As revealed here, MCP distinctively differs from the reported porous membranes not only in structure, but also in electrokinetic pumping characteristics (mechanism). Its distinctive microfabrication process involving several steps of fiber bundle drawing and sacrificial etching (the core glass versus the cladding glass) returns a high-porosity membrane with well-defined high-aspect ratio cylindrical microcapillaries. Alternative methods that can deliver such a structure are usually based on lithography and demand a highly controlled etching process to attain vertical and smooth sidewalls (since no sacrificial material is involved). DRIE microcapillaries with a similar aspect ratio take a considerable machine time and yields non-ideal sidewalls (scallops). Electrochemical anodization usually fails to deliver all the pores completely formed leading to a reduced porosity. A fair comparison of the pump characteristics to those previously demonstrated is complicated by large variations in pump geometries and the way activation voltages reported (applied vs. effective). Nevertheless, the large pore size here, although it is the smallest we could get commercially, exceeds the range sought in membrane pumps and hence leads to the weak pressure capacity measured. The pore size could be reduced by coating a thin-film silica liner on the microcapillary walls through a surface sol–gel synthesis or an alternative deposition method (Toh et al. 2010; Vajandar et al. 2007; Miao et al. 2007). In addition to reducing the pore size, such coating on the microcapillary walls could help suppress the observed nonlinear behavior and improve the existing native ζ potential, which, as of now, may not deviate too much from that of silica, reportedly exhibiting two isoelectric points at pH 7 and 11 in the presence of lead ions (Rashchi et al. 1998).

4 Conclusions

MCP, a readily available porous-glass membrane used in image intensifier units as an electron multiplier, has been introduced here as an electro-osmotic pump.
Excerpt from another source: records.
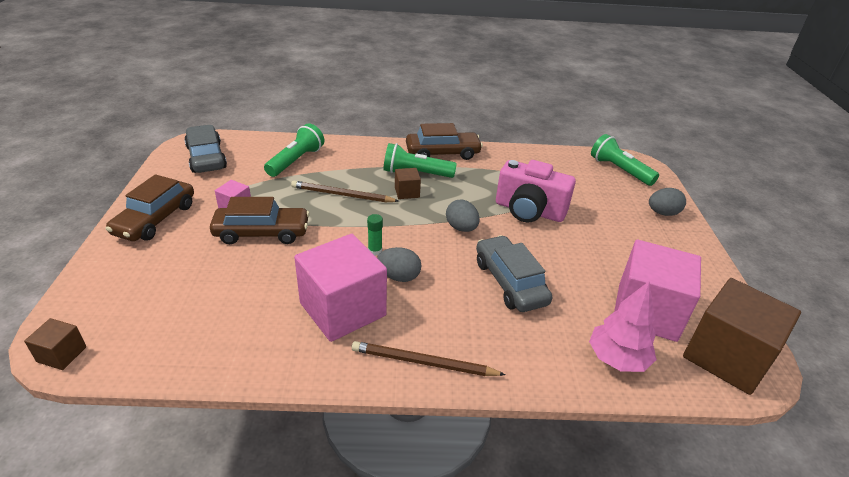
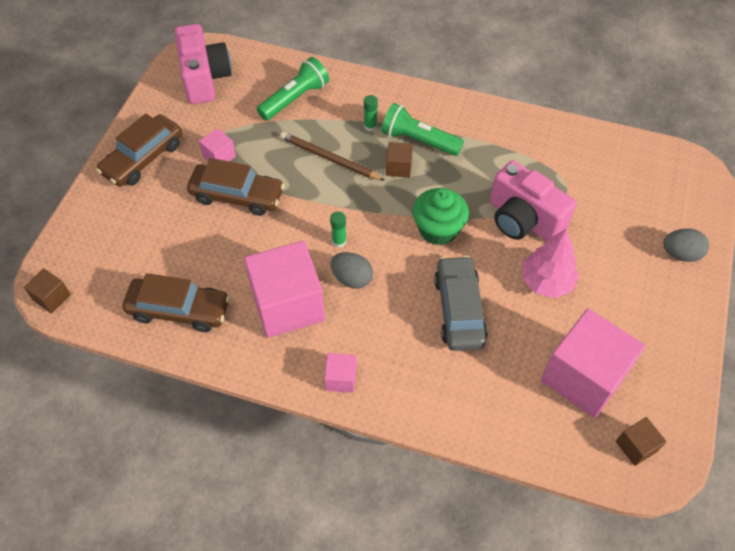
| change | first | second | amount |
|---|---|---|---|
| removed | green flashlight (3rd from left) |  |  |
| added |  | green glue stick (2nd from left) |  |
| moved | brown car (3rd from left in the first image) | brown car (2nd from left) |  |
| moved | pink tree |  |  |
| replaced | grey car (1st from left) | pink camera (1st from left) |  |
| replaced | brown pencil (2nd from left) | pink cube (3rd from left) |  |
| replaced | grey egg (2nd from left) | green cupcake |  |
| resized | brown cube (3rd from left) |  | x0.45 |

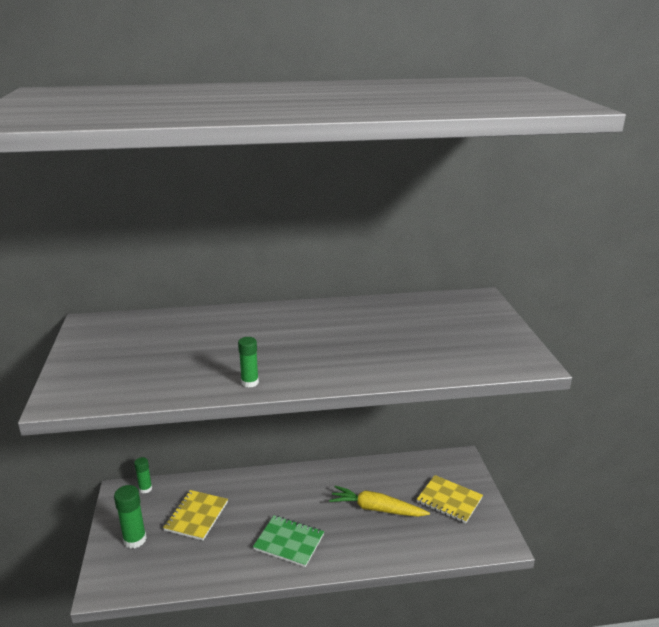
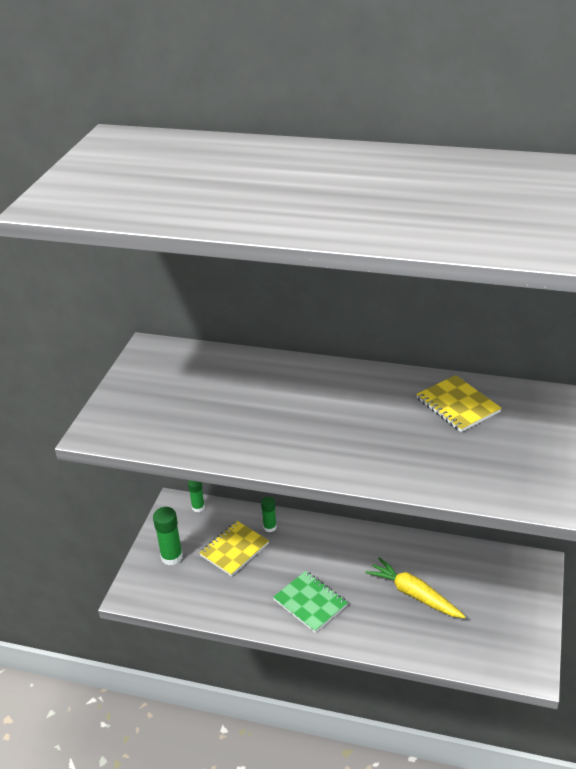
| change | first | second | amount |
|---|---|---|---|
| moved | green glue stick (3rd from left) |  |  |
| moved | yellow notebook (2nd from left) |  |  |

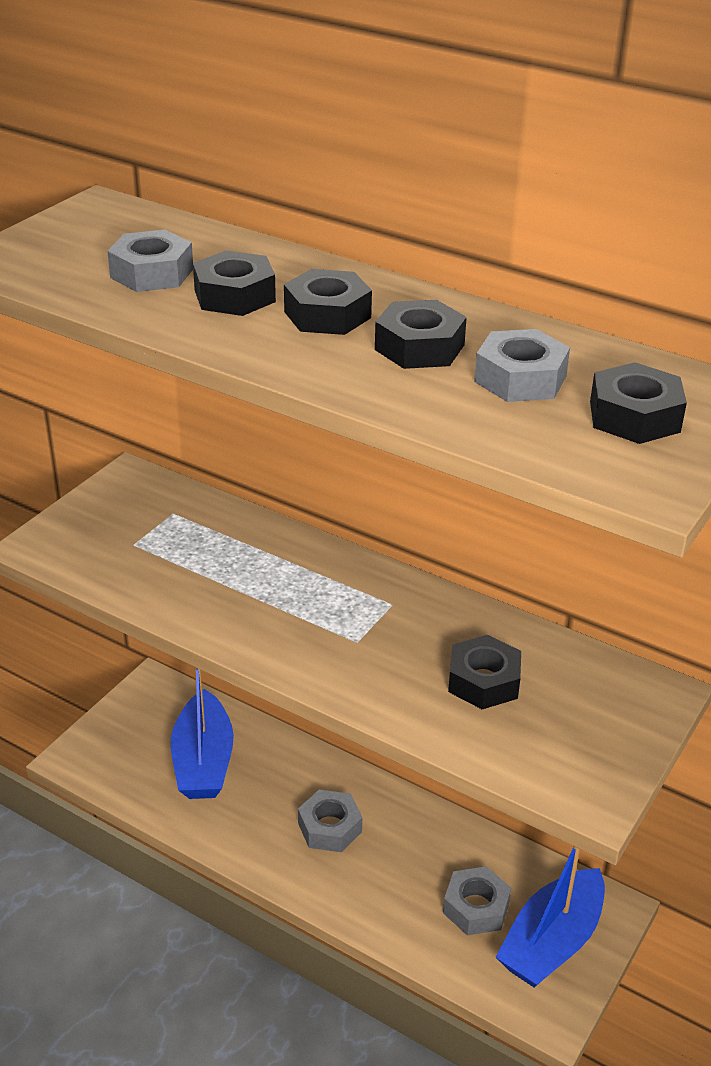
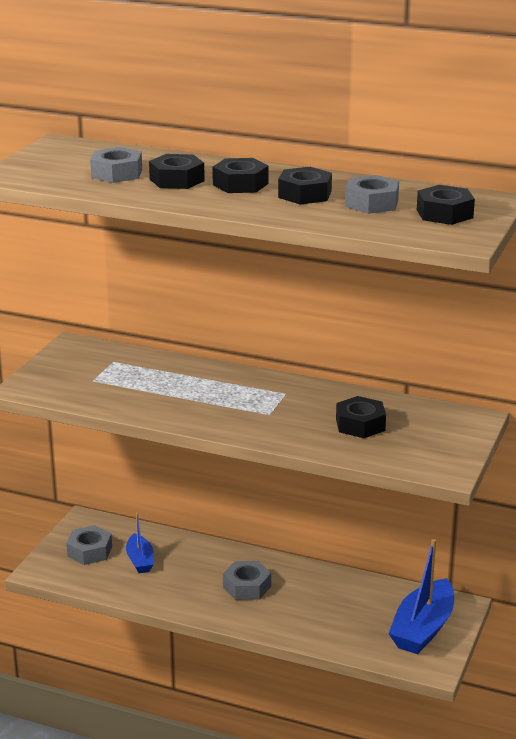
| change | first | second | amount |
|---|---|---|---|
| moved | grey nut (3rd from left in the first image) | grey nut (1st from left) |  |
| resized | blue boat (1st from left) |  | x0.57 |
The pump characteristics were experimentally derived using DI water as the working liquid. MCP, with a highly ordered precision matrix (a bundle of tightly arranged straight-wall microchannels) can pump at a maximum capacity ~80 Pa V−1 (zero net flow) and ~0.5 mL min−1 V−1 (against zero backpressure), for an effective voltage up to 11 V. We believe that the pump characteristics can be enhanced considerably and the ideal matrix structure can be leveraged fully by sparing MCP from this last step of hydrogen anneal. In return, this may also restore the normal behavior of a traditional EO pump; reversal of the flow direction with the polarity of the voltage applied. MCP can be used either as a stand-alone pump or embedded in microfluidic systems, after being segmented in smaller membranes. Thus, MCP can take away the burden of etching straight-wall precise microchannels from EO pump membranes.